September is about to be my month of number 2. 2nd T shot is going to happen in the next few days and on the 18th I shall be having my second birthday.
I haven't made plans as of yet as I do feel slightly allergic to making such extensive plans but will most likely have a nice dinner, or bake a cake and at some point will treat myself to some new jeans or a rock climbing induction.
I really like wearing a harness and sports that are congenial to that I have started developing an interest in. I also like that climbers have really sexy bodies. I love the muscle definition and toning that they have. I am also getting more interested in Yoga. I will be going to another class this week and will hopefully start doing that on a regular basis as I want to do that to tone but for relaxation as well.
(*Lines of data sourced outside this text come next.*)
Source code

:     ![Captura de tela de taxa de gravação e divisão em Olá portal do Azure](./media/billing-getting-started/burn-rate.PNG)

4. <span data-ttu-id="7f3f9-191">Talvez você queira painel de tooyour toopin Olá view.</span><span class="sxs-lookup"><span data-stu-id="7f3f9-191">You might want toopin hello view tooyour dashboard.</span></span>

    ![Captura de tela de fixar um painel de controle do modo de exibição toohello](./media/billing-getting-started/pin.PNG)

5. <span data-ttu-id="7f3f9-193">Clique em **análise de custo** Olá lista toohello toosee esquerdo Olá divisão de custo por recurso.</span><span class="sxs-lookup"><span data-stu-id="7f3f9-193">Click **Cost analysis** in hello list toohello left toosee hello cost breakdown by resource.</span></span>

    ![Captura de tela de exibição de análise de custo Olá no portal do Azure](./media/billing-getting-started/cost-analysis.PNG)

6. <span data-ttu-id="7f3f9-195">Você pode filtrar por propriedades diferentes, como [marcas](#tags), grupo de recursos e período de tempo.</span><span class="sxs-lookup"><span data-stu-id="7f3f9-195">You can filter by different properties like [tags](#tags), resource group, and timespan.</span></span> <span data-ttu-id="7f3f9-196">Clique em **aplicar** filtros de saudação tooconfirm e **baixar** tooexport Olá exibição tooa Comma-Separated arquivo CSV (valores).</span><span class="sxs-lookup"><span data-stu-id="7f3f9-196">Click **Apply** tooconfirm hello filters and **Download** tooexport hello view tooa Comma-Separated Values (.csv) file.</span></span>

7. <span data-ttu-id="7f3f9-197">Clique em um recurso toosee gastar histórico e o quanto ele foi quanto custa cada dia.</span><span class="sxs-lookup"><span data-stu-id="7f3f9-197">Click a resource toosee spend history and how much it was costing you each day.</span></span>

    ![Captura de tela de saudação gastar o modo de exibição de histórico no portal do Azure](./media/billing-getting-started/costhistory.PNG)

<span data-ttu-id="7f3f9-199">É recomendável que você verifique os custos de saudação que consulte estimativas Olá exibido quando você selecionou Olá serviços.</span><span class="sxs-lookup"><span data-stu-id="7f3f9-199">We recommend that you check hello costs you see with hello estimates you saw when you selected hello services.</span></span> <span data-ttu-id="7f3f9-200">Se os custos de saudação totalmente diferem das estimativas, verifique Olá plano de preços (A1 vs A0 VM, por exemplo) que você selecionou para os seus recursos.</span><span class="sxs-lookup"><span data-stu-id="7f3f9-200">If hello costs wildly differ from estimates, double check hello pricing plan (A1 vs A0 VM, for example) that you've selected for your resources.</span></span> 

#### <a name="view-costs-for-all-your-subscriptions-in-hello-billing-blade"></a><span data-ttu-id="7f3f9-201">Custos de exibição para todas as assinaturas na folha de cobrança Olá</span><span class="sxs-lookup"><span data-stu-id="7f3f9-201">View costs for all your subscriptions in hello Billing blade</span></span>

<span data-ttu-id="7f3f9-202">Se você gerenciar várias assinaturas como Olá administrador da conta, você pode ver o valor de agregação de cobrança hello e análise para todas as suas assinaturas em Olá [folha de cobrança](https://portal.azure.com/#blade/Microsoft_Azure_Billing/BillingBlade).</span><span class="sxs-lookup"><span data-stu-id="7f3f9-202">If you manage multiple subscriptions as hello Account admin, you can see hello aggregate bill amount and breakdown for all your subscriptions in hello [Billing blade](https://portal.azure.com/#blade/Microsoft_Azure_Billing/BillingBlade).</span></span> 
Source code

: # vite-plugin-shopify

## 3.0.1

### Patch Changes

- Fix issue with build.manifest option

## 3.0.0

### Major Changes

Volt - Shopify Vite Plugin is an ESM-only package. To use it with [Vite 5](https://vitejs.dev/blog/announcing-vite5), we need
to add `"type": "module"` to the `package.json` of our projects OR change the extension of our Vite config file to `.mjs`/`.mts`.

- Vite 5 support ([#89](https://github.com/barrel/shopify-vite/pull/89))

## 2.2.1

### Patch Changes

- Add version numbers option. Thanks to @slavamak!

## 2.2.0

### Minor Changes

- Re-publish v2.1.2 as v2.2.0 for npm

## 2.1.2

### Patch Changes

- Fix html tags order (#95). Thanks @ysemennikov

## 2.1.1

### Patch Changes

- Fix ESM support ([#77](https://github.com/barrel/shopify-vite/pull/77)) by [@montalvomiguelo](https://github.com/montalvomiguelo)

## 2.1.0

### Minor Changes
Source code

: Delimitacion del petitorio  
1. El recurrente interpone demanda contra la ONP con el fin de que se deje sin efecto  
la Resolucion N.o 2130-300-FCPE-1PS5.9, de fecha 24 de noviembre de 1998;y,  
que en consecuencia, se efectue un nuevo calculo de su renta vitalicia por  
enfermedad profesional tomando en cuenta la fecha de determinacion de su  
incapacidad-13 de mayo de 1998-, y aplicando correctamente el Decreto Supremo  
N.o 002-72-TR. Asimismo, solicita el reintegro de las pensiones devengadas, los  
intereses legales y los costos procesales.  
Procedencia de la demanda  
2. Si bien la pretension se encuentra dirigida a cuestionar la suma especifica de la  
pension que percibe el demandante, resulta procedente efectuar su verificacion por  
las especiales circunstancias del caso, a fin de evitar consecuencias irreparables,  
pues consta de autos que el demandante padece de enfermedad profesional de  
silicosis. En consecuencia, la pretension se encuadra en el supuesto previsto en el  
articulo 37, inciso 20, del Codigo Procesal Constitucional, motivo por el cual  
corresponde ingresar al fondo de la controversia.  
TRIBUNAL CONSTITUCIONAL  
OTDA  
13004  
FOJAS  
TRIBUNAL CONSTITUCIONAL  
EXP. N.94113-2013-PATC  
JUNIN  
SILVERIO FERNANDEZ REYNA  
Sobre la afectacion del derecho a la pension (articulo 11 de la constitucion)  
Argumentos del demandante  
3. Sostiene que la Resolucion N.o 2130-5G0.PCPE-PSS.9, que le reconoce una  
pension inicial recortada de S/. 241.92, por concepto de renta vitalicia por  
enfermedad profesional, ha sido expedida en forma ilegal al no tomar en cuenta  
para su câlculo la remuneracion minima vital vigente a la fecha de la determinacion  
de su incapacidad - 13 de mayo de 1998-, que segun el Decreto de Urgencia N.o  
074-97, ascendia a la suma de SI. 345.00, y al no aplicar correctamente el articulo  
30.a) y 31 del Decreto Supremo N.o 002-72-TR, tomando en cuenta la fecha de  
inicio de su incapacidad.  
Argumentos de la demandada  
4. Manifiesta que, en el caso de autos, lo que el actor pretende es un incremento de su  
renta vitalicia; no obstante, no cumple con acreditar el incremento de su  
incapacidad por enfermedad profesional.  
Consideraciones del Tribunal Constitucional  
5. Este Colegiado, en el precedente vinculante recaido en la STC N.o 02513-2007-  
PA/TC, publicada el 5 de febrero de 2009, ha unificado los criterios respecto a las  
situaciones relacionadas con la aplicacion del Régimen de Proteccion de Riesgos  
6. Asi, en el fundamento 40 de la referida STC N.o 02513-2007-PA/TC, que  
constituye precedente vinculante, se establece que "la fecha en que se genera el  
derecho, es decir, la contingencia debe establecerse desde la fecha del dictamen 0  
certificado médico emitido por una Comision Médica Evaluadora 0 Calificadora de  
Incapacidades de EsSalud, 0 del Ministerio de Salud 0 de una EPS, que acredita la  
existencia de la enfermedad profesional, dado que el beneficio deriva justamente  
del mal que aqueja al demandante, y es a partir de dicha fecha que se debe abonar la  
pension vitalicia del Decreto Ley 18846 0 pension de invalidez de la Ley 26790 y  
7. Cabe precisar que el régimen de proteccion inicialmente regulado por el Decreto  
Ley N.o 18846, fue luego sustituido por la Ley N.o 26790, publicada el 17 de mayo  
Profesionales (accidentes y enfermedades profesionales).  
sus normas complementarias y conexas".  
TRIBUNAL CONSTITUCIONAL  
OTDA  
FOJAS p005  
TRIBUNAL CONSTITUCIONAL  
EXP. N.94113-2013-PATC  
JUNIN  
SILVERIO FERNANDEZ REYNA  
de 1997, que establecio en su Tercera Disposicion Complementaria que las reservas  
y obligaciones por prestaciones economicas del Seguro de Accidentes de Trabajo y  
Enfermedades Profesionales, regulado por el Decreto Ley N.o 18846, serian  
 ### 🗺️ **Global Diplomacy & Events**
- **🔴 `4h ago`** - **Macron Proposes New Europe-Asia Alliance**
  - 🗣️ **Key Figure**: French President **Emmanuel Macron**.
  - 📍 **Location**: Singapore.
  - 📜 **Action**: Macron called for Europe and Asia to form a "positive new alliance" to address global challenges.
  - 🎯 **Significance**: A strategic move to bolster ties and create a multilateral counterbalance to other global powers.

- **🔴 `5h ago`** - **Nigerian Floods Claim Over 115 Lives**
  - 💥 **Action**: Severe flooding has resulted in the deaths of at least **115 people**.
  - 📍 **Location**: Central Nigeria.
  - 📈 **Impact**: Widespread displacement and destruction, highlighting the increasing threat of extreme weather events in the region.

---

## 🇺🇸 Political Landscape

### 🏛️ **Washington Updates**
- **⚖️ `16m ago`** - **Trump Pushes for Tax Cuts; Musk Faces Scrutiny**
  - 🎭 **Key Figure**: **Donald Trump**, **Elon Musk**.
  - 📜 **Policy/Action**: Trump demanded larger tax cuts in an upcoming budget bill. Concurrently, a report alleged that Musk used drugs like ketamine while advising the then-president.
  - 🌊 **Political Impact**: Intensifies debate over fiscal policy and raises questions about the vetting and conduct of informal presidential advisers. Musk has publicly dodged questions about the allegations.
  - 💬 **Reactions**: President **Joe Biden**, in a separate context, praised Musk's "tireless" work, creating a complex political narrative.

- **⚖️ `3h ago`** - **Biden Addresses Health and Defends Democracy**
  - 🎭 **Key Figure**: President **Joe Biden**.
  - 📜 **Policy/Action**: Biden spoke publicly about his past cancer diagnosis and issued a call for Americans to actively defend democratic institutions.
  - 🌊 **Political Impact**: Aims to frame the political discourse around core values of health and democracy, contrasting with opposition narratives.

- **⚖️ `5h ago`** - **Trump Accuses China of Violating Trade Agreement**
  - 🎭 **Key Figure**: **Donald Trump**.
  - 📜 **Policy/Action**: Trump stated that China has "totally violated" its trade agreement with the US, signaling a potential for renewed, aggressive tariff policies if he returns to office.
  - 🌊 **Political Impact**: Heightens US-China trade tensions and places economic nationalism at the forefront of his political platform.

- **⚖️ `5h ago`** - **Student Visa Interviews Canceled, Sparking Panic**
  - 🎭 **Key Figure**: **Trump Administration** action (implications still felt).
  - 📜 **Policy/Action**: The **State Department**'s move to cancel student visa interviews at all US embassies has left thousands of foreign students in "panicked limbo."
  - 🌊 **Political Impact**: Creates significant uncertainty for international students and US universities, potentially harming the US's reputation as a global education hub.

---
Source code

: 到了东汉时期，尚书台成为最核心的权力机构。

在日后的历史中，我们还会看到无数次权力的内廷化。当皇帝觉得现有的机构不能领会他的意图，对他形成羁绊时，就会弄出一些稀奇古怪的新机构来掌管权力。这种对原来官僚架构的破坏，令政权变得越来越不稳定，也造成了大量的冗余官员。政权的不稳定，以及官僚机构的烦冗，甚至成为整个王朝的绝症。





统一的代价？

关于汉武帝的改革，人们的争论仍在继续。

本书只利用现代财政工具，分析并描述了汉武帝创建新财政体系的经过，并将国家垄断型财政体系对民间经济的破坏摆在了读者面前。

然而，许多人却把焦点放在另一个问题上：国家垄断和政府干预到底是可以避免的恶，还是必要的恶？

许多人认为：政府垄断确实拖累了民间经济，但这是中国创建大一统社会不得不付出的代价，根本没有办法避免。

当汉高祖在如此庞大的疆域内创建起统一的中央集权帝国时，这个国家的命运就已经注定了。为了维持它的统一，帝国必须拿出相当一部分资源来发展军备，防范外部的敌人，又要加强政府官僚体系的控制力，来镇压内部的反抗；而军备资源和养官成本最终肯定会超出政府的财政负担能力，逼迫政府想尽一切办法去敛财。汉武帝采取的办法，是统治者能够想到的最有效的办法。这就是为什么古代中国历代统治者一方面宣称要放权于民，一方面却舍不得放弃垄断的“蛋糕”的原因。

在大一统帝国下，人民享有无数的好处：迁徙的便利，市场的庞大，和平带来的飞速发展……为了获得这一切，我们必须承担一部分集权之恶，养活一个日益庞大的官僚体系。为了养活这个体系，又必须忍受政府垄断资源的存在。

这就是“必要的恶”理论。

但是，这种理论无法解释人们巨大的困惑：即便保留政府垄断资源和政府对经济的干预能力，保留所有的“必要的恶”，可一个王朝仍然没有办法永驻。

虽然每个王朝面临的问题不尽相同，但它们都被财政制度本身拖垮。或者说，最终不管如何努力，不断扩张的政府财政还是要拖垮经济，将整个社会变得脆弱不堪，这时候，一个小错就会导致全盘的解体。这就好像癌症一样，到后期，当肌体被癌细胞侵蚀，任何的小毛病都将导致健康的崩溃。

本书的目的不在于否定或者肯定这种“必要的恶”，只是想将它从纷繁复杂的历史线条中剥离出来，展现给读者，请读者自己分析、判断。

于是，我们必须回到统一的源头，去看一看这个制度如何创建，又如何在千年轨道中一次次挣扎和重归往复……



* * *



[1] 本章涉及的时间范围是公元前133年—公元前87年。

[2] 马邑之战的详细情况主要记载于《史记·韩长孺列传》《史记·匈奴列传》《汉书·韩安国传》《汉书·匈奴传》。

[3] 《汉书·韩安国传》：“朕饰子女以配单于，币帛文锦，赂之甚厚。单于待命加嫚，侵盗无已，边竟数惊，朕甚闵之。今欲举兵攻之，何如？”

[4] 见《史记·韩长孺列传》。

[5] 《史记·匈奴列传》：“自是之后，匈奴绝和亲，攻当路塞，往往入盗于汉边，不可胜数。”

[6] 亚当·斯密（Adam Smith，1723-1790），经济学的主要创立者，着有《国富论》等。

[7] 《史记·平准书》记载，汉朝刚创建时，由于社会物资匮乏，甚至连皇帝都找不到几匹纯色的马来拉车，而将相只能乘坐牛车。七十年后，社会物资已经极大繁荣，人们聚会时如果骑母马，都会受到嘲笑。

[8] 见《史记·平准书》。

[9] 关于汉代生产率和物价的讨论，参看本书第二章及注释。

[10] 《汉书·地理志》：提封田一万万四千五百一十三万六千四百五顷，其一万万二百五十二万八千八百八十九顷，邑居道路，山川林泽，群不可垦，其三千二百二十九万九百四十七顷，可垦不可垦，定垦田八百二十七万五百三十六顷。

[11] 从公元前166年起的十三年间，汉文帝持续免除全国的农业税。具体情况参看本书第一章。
I need somewhere to put my energy right now that I feel grounds me again. As well as all of the other things that drive my passions.
An important thing that I have realised and discussed is that I am going through a second puberty so that too has to be remembered but managed. Doing more active things I think will be a good way of helping with excess energy and to keep me fit.
I want to lose weight and tone up more especially now that I have a body that wants become more muscly. It will also help me transition further but like all things, we have to start somewhere and my next target areas are my abs and core strength.
I am intrigued as to how I am going to look in six months time.
I can definitely feel the testosterone working into my system and feeling something new happening. Body changes are very subtle in most cases but I don't have the same body anymore. I am enjoying it but at the same time it is taking a bit of getting used to in terms of how I am and how everything feels.
Parts of me are growing and feeling more sensitive than ever before and I have found mood wise to have had some changes there as well.
It feels right but sometimes feels alien at the same time. Especially if I feel moody. I hate it but at the same time I have to learn how to express myself in a way that is calm and coherent and where I feel I am still me and not just a ball of hormones.
I feel almost like I am feeling parts of me grow up. I am no longer Monty the little boy but taking steps towards being what I call in my head as Monty Man.
This will take some time but I am much further away from being who I used to be, so that in itself feels like progress.